Rethinking Learning Podcast
Episode #45: Pump the Positive with Dr. Rena Hawkins
Dr. Rena Hawkins is the principal of Maple Elementary School in the Smithville School District in Missouri. She was recently honored by being selected as a 2018 Missouri Association of Elementary School Principals Exemplary New Principal. Rena co-hosts the ShareMo Edu Podcast with Dr. Eric Carlin.
I was lucky to meet Rena on a panel with Adam Welcome and loved her passion for teaching and learning. So I just had to have a conversation with her. I was also able to enjoy time with her at the ISTE Conference so she took a selfie. Below are a few excerpts from the podcast along with some great pictures and resources from Rena:
About you and your family
I met my husband in the summer 25 years ago and we’ve been married for 23 years. My husband is Jason Hawkins and is a Psychotherapist at Truman Medical Center in Kansas City. We have 3 children. Our oldest, Serena, 19, just finished her freshman year at Northwestern and wants to be a music teacher. Harley is 16 and is a true outdoorsman. He loves football, hunt, and fish. Elaine, 15, will be a freshman next year in high school and loves to sing and loves drama.
Journey as a Teacher to Principal
I always wanted to be a teacher and was a teacher for eleven years. I taught first, second, and fifth grades. I moved back and forth between Missouri and Florida three times in my life, twice as a child and once as an adult. My teaching experience spanned from areas in Missouri to Florida and back. After teaching, I moved into an instructional coach role for six years and one year as the K-12 ELA curriculum coordinator. Following that, I went into administration and was the assistant principal in Smithville for 2 years before taking over the Maple Elementary (K-2) as lead principal 2 years ago where there were 500 K-2 students.
Transitioning to Maple Elementary PreK-6
The Primary School just finished its last year as a K-2 school and is now a PreK-6 school. For years, K-2 children in Smithville were bussed to Maple Elementary. The district is in the process of building a new elementary school and all three elementary schools will open as PreK to 6th-grade schools in the fall. So my building is going through major renovations this summer.

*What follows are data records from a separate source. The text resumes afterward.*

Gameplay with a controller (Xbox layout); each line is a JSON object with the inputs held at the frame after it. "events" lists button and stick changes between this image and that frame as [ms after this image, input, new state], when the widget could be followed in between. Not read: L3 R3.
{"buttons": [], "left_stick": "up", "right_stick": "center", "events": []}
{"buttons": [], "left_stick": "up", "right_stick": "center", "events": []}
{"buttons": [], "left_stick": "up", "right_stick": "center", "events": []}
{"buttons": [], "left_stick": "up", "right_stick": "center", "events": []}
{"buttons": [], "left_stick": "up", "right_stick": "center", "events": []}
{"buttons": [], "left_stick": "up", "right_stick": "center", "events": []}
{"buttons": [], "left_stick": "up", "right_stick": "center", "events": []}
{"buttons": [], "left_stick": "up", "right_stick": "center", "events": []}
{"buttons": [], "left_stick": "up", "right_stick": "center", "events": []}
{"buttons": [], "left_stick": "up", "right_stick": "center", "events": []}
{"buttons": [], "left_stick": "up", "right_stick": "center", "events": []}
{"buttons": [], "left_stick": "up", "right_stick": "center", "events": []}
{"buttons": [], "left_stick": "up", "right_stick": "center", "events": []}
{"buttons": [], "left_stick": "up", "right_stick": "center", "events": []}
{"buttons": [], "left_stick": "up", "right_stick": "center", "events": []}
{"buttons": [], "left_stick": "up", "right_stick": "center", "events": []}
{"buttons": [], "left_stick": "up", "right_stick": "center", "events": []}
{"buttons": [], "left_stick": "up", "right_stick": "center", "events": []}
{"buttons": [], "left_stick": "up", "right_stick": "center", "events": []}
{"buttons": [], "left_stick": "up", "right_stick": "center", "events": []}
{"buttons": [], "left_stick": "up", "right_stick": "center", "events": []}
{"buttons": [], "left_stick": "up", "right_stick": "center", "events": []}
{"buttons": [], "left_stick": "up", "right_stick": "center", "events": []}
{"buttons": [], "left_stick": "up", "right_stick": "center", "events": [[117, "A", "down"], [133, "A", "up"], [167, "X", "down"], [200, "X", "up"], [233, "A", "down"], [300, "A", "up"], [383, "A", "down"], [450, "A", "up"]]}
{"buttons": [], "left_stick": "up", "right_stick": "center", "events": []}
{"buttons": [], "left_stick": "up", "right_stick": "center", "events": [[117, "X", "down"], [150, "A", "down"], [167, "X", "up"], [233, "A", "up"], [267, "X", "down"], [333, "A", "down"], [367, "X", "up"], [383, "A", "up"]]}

One of our major changes opening as a PreK to 6th-grade school is we are starting multi-age co-teaching classrooms. We are breaking down walls between six classrooms and will have sliding glass doors between them. There will be multi-age co-teaching with first and second grades so the first graders will get to loop with those teachers for two years. We have done looping in the past, but the way we are doing looping with co-teaching models is new to us.
Changing Everything
With the change in the model and a new school, I lost two-thirds of my teaching staff to the other two elementary schools. I belong to the Missouri Department of Ed’s Leadership Academy this past year where we had regional meetings and toured different schools in the area. I toured a school and saw co-teaching with the two teachers at the same grade levels. I came back to my superintendent and asked: “why are we going to open Maple Elementary with the same model when we can make a difference?”
So he suggested that I research multi-age co-teaching. Once the teachers got a taste of facilitating the leadership hour with another teacher in the co-teaching model, they liked it. I had a feeling that there were a lot of teachers interested but nobody knew who was going to be staying at Maple at that time. After much planning with the schedule, we decided to start with a first/second grade co-teaching model with 3 first grade and 3-second grade classes. We have a new curriculum and plan to go slow by starting small with a workshop model, team building activities, and social-emotional learning strategies.